John Perry did two things on his 75th birthday. First he visited his wife’s grave. Then he joined the army.
The Colonial Defense Force only accepts new recruits of retirement age, who bring the wisdom of an entire life on Earth to a new mission of defending human colonies from alien races as habitable planets grow scarce. Perry isn’t sure how they expect an old man to fight, but he only has to serve two years at the front until he’s given a generous plot of land on a colony planet to retire. With his wife gone, Perry accepts the deal, and with a few new friends, begins a journey far stranger than he ever imagined.
Similar in structure to Robert A. Heinlein’s Starship Troopers and Joe Haldeman’s The Forever War, the plot follows Perry’s military career as he fights various aliens on alien planets using a genetically enhanced body. It’s funny, violent, and sad, all at different times, and you come out in the end with a unique perspective on war.
This is a quick-paced scifi with excellent and intriguing technology —DNA engineering and nanotechnology, the Beanstalk space elevator, BrainPal neural implants, the MP-35 rifle that interfaces with your BrainPal, not to mention the spaceships and interstellar travel. One of the fantastic advantages of writing a story with old people as the protagonists is the ability to let them all be smart in their respective subjects, so there is room for scientific discussion.
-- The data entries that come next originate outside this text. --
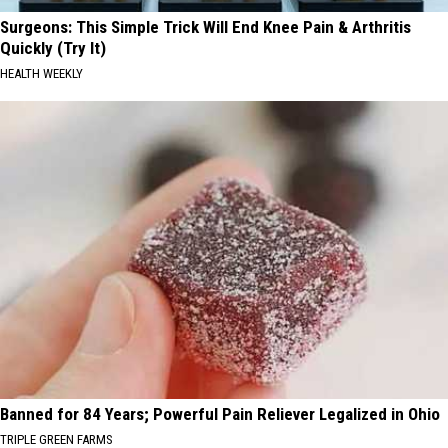
Surgeons: This Simple Trick Will End Knee Pain & Arthritis
Quickly (Try It)
HEALTH WEEKLY
Banned for 84 Years; Powerful Pain Reliever Legalized in Ohio
TRIPLE GREEN FARMS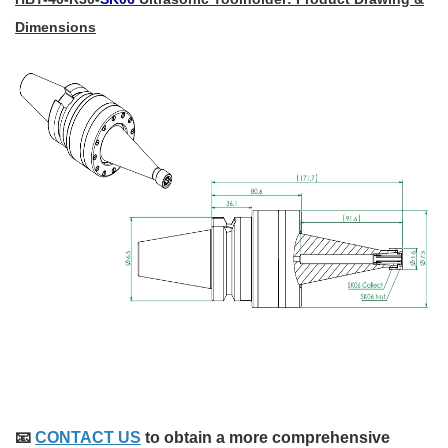
Dimensions
📧
CONTACT US
to obtain a more comprehensive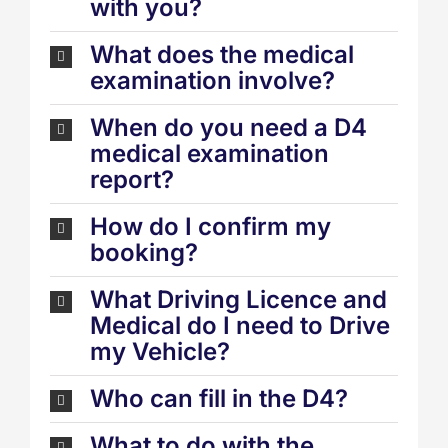
with you?
What does the medical
examination involve?
When do you need a D4
medical examination
report?
How do I confirm my
booking?
What Driving Licence and
Medical do I need to Drive
my Vehicle?
Who can fill in the D4?
What to do with the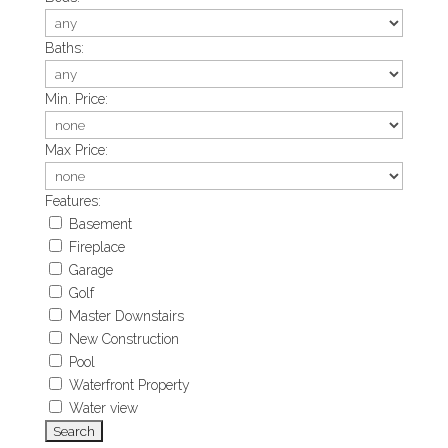
Baths:
Min. Price:
Max Price:
Features:
Basement
Fireplace
Garage
Golf
Master Downstairs
New Construction
Pool
Waterfront Property
Water view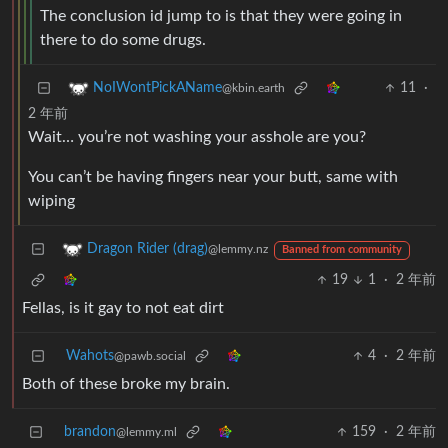
The conclusion id jump to is that they were going in
there to do some drugs.
11
·
NoIWontPickAName
@kbin.earth
2 年前
Wait… you’re not washing your asshole are you?
You can’t be having fingers near your butt, same with
wiping
Dragon Rider (drag)
@lemmy.nz
Banned from community
19
1
·
2 年前
Fellas, is it gay to not eat dirt
Wahots
4
·
2 年前
@pawb.social
Both of these broke my brain.
brandon
159
·
2 年前
@lemmy.ml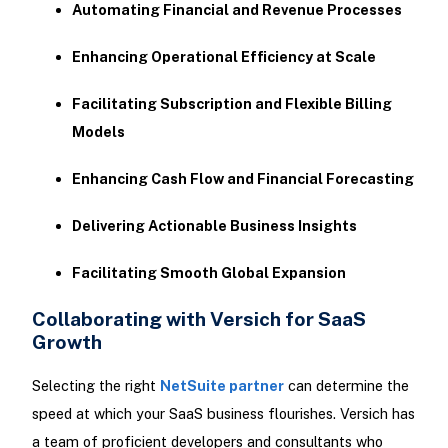
Automating Financial and Revenue Processes
Enhancing Operational Efficiency at Scale
Facilitating Subscription and Flexible Billing
Models
Enhancing Cash Flow and Financial Forecasting
Delivering Actionable Business Insights
Facilitating Smooth Global Expansion
Collaborating with Versich for SaaS
Growth
Selecting the right
NetSuite partner
can determine the
speed at which your SaaS business flourishes. Versich has
a team of proficient developers and consultants who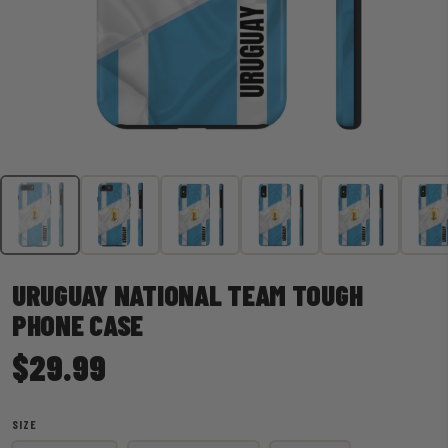
URUGUAY NATIONAL TEAM TOUGH
PHONE CASE
$29.99
SIZE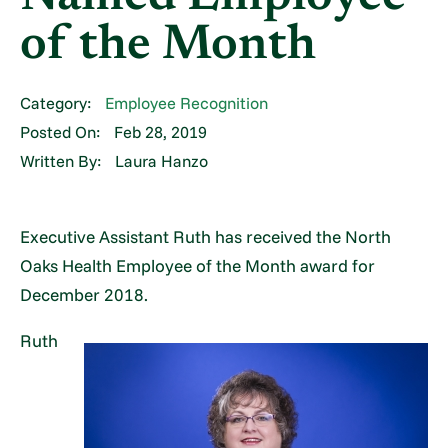
of the Month
Category:
Employee Recognition
Posted On:
Feb 28, 2019
Written By:
Laura Hanzo
Executive Assistant Ruth has received the North
Oaks Health Employee of the Month award for
December 2018.
Ruth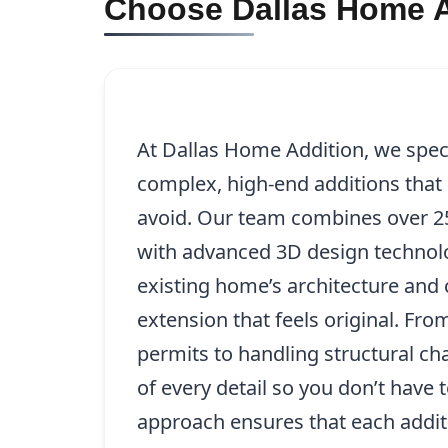
Choose Dallas Home A
At Dallas Home Addition, we specia
complex, high-end additions that 
avoid. Our team combines over 25
with advanced 3D design technolo
existing home’s architecture and 
extension that feels original. Fro
permits to handling structural ch
of every detail so you don’t have
approach ensures that each addit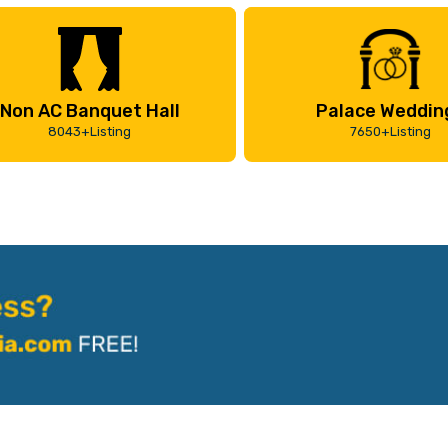
Non AC Banquet Hall
Palace Weddin
8043+Listing
7650+Listing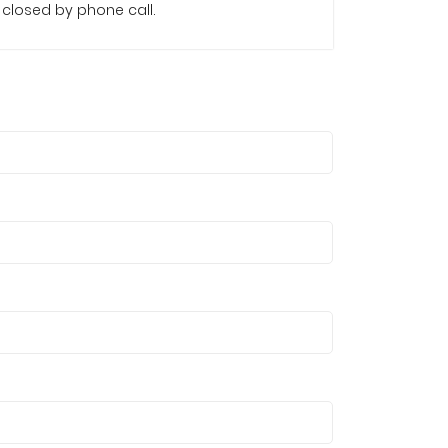
s closed by phone call.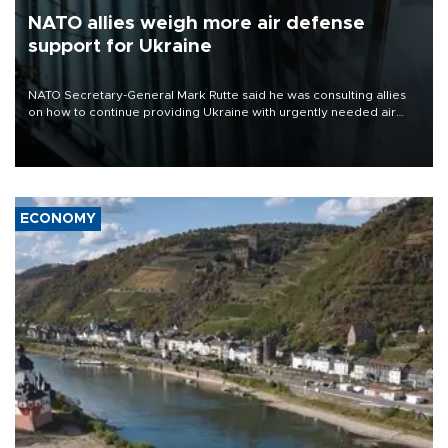
NATO allies weigh more air defense
support for Ukraine
NATO Secretary-General Mark Rutte said he was consulting allies
on how to continue providing Ukraine with urgently needed air
defense systems after a Russian missile and drone barrage killed
17 people in Kiev and the surrounding region.
ECONOMY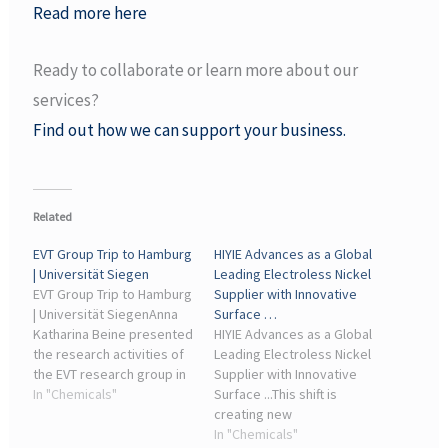
Read more here
Ready to collaborate or learn more about our
services?
Find out how we can support your business.
Related
EVT Group Trip to Hamburg
HIYIE Advances as a Global
| Universität Siegen
Leading Electroless Nickel
EVT Group Trip to Hamburg
Supplier with Innovative
| Universität SiegenAnna
Surface …
Katharina Beine presented
HIYIE Advances as a Global
the research activities of
Leading Electroless Nickel
the EVT research group in
Supplier with Innovative
her lecture titled
In "Chemicals"
Surface ...This shift is
“Defossilizing the
creating new
Chemical Industry –
opportunities for
In "Chemicals"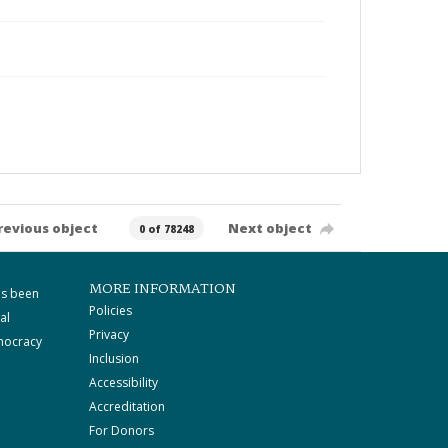
revious object
Next object
0 of 78248
MORE INFORMATION
as been
Policies
al
Privacy
mocracy
Inclusion
Accessibility
Accreditation
For Donors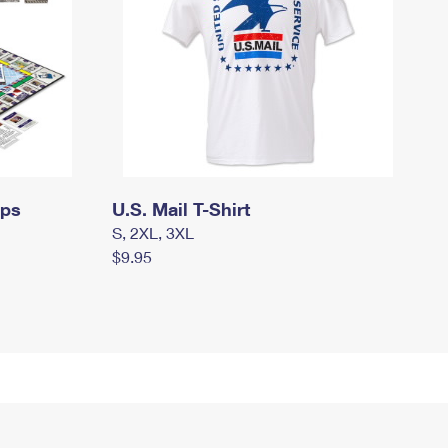
mps
U.S. Mail T-Shirt
S, 2XL, 3XL
$9.95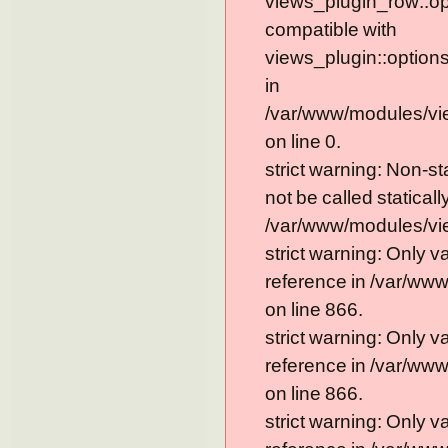
views_plugin_row::op
compatible with
views_plugin::option
in
/var/www/modules/vi
on line 0.
strict warning: Non-s
not be called statically
/var/www/modules/vie
strict warning: Only 
reference in /var/ww
on line 866.
strict warning: Only 
reference in /var/ww
on line 866.
strict warning: Only 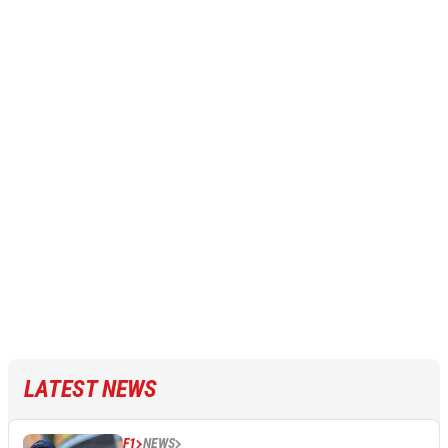
LATEST NEWS
F1
NEWS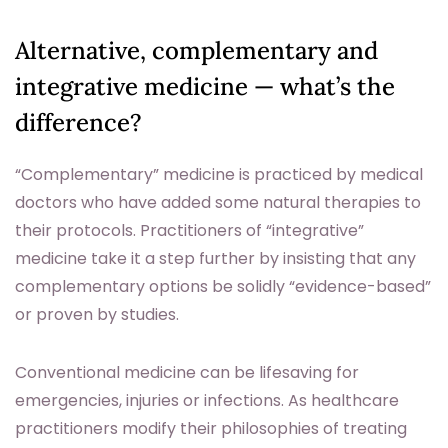
Alternative, complementary and
integrative medicine — what’s the
difference?
“Complementary” medicine is practiced by medical
doctors who have added some natural therapies to
their protocols. Practitioners of “integrative”
medicine take it a step further by insisting that any
complementary options be solidly “evidence-based”
or proven by studies.
Conventional medicine can be lifesaving for
emergencies, injuries or infections. As healthcare
practitioners modify their philosophies of treating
Despite the genetic modifications and enhancements, Perry and his friends still navigate their new lives with a sense of mortality. Because they’ve already lost a lifetime and their former identifies, as a reader you easily empathize with their search for identity, connection to each other, and to a humanity they’ll never see again.
Highly recommended as a character-centric military space opera that avoids major cliches of the scifi genre!
“The problem with aging is not that it’s one damn thing after another—it’s every damn thing, all at once, all the time.”